BEGIN EXTRACTED RECORDS

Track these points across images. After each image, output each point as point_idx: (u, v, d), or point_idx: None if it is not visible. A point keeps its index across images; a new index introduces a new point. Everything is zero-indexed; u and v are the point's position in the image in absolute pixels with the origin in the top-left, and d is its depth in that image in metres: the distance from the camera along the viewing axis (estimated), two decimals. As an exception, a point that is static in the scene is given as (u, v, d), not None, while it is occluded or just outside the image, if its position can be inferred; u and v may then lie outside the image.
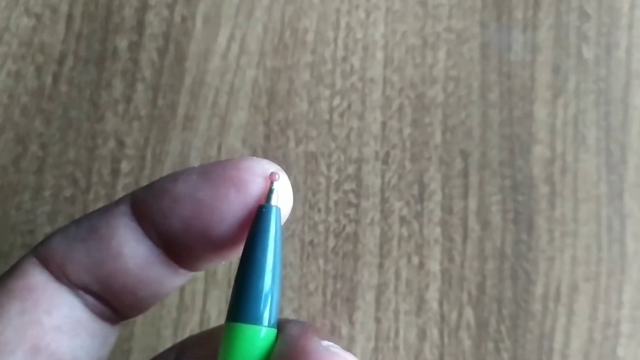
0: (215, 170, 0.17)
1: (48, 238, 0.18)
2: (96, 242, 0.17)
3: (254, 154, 0.28)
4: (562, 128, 0.29)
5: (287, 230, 0.28)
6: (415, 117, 0.29)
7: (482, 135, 0.28)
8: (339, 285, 0.27)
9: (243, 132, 0.29)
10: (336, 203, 0.28)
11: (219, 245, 0.17)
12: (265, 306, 0.16)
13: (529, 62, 0.29)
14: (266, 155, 0.28)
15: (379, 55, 0.29)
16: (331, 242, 0.27)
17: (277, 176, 0.17)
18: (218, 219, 0.16)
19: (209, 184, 0.17)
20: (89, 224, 0.17)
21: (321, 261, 0.27)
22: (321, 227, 0.28)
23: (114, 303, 0.18)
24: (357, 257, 0.27)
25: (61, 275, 0.17)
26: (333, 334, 0.27)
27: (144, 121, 0.29)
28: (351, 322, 0.27)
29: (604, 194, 0.28)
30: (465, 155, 0.28)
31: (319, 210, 0.28)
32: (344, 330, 0.27)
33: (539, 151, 0.28)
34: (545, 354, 0.27)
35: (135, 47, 0.29)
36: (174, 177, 0.17)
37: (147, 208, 0.17)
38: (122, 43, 0.29)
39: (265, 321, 0.16)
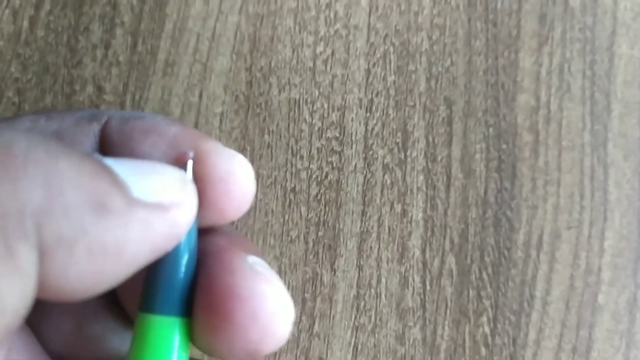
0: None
1: None
2: None
3: (236, 100, 0.28)
4: (547, 76, 0.28)
5: (269, 178, 0.27)
6: (399, 64, 0.28)
7: (467, 83, 0.28)
8: (321, 233, 0.27)
9: (225, 78, 0.28)
10: (319, 150, 0.27)
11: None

END EXTRACTED RECORDS

→ **ABOUT THIS EXERCISE**
Take the lines above from the one containing "9: (243, 132, 0.29)" to the one containing "39: (265, 321, 0.16)" and retype them exactly, both ends included, with nothing added.

→ **RESULT FOR THIS TASK**
9: (243, 132, 0.29)
10: (336, 203, 0.28)
11: (219, 245, 0.17)
12: (265, 306, 0.16)
13: (529, 62, 0.29)
14: (266, 155, 0.28)
15: (379, 55, 0.29)
16: (331, 242, 0.27)
17: (277, 176, 0.17)
18: (218, 219, 0.16)
19: (209, 184, 0.17)
20: (89, 224, 0.17)
21: (321, 261, 0.27)
22: (321, 227, 0.28)
23: (114, 303, 0.18)
24: (357, 257, 0.27)
25: (61, 275, 0.17)
26: (333, 334, 0.27)
27: (144, 121, 0.29)
28: (351, 322, 0.27)
29: (604, 194, 0.28)
30: (465, 155, 0.28)
31: (319, 210, 0.28)
32: (344, 330, 0.27)
33: (539, 151, 0.28)
34: (545, 354, 0.27)
35: (135, 47, 0.29)
36: (174, 177, 0.17)
37: (147, 208, 0.17)
38: (122, 43, 0.29)
39: (265, 321, 0.16)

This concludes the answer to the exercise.